Set all the entries down again, unaltered.

*** The input ***

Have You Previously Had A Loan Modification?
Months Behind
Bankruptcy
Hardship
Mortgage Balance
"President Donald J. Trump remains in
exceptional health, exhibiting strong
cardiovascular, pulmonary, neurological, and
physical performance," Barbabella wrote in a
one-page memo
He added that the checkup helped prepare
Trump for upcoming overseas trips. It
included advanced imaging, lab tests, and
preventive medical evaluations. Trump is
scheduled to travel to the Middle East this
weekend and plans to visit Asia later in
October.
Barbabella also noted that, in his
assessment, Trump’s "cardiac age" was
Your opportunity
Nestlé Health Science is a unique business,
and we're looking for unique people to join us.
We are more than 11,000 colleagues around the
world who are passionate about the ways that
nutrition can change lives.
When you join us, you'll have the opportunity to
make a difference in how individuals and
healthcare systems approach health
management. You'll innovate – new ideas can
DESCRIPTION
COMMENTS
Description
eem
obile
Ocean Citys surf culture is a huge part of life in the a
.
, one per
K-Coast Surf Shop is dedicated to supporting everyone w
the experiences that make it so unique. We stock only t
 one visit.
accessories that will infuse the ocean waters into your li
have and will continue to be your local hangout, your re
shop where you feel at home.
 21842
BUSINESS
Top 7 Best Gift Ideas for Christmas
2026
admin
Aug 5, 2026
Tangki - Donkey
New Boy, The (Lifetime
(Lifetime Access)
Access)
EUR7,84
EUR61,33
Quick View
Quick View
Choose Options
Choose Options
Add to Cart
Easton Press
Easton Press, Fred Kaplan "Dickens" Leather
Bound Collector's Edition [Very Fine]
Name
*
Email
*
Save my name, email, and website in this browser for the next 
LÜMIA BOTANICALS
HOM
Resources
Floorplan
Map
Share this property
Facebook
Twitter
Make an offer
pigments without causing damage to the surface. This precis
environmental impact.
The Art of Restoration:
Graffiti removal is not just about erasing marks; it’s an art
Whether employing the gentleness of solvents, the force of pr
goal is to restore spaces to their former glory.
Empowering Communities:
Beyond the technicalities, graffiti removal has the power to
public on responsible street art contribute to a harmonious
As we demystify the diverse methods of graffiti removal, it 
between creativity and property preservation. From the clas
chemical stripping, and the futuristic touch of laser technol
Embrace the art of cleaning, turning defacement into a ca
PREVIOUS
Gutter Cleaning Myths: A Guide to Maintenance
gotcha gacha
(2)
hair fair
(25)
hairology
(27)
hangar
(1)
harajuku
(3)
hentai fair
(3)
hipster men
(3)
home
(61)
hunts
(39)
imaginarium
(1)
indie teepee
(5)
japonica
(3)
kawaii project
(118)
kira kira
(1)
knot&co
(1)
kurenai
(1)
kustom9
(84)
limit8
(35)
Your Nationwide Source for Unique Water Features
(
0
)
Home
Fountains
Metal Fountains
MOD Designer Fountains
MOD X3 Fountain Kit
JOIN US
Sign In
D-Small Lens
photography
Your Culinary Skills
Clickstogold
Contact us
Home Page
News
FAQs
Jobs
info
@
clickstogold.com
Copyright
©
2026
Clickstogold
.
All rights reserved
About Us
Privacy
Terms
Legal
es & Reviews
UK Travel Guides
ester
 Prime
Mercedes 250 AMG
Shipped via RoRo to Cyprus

*** End of The input ***

Written solution:
Have You Previously Had A Loan Modification?
Months Behind
Bankruptcy
Hardship
Mortgage Balance
"President Donald J. Trump remains in
exceptional health, exhibiting strong
cardiovascular, pulmonary, neurological, and
physical performance," Barbabella wrote in a
one-page memo
He added that the checkup helped prepare
Trump for upcoming overseas trips. It
included advanced imaging, lab tests, and
preventive medical evaluations. Trump is
scheduled to travel to the Middle East this
weekend and plans to visit Asia later in
October.
Barbabella also noted that, in his
assessment, Trump’s "cardiac age" was
Your opportunity
Nestlé Health Science is a unique business,
and we're looking for unique people to join us.
We are more than 11,000 colleagues around the
world who are passionate about the ways that
nutrition can change lives.
When you join us, you'll have the opportunity to
make a difference in how individuals and
healthcare systems approach health
management. You'll innovate – new ideas can
DESCRIPTION
COMMENTS
Description
eem
obile
Ocean Citys surf culture is a huge part of life in the a
.
, one per
K-Coast Surf Shop is dedicated to supporting everyone w
the experiences that make it so unique. We stock only t
 one visit.
accessories that will infuse the ocean waters into your li
have and will continue to be your local hangout, your re
shop where you feel at home.
 21842
BUSINESS
Top 7 Best Gift Ideas for Christmas
2026
admin
Aug 5, 2026
Tangki - Donkey
New Boy, The (Lifetime
(Lifetime Access)
Access)
EUR7,84
EUR61,33
Quick View
Quick View
Choose Options
Choose Options
Add to Cart
Easton Press
Easton Press, Fred Kaplan "Dickens" Leather
Bound Collector's Edition [Very Fine]
Name
*
Email
*
Save my name, email, and website in this browser for the next 
LÜMIA BOTANICALS
HOM
Resources
Floorplan
Map
Share this property
Facebook
Twitter
Make an offer
pigments without causing damage to the surface. This precis
environmental impact.
The Art of Restoration:
Graffiti removal is not just about erasing marks; it’s an art
Whether employing the gentleness of solvents, the force of pr
goal is to restore spaces to their former glory.
Empowering Communities:
Beyond the technicalities, graffiti removal has the power to
public on responsible street art contribute to a harmonious
As we demystify the diverse methods of graffiti removal, it 
between creativity and property preservation. From the clas
chemical stripping, and the futuristic touch of laser technol
Embrace the art of cleaning, turning defacement into a ca
PREVIOUS
Gutter Cleaning Myths: A Guide to Maintenance
gotcha gacha
(2)
hair fair
(25)
hairology
(27)
hangar
(1)
harajuku
(3)
hentai fair
(3)
hipster men
(3)
home
(61)
hunts
(39)
imaginarium
(1)
indie teepee
(5)
japonica
(3)
kawaii project
(118)
kira kira
(1)
knot&co
(1)
kurenai
(1)
kustom9
(84)
limit8
(35)
Your Nationwide Source for Unique Water Features
(
0
)
Home
Fountains
Metal Fountains
MOD Designer Fountains
MOD X3 Fountain Kit
JOIN US
Sign In
D-Small Lens
photography
Your Culinary Skills
Clickstogold
Contact us
Home Page
News
FAQs
Jobs
info
@
clickstogold.com
Copyright
©
2026
Clickstogold
.
All rights reserved
About Us
Privacy
Terms
Legal
es & Reviews
UK Travel Guides
ester
 Prime
Mercedes 250 AMG
Shipped via RoRo to Cyprus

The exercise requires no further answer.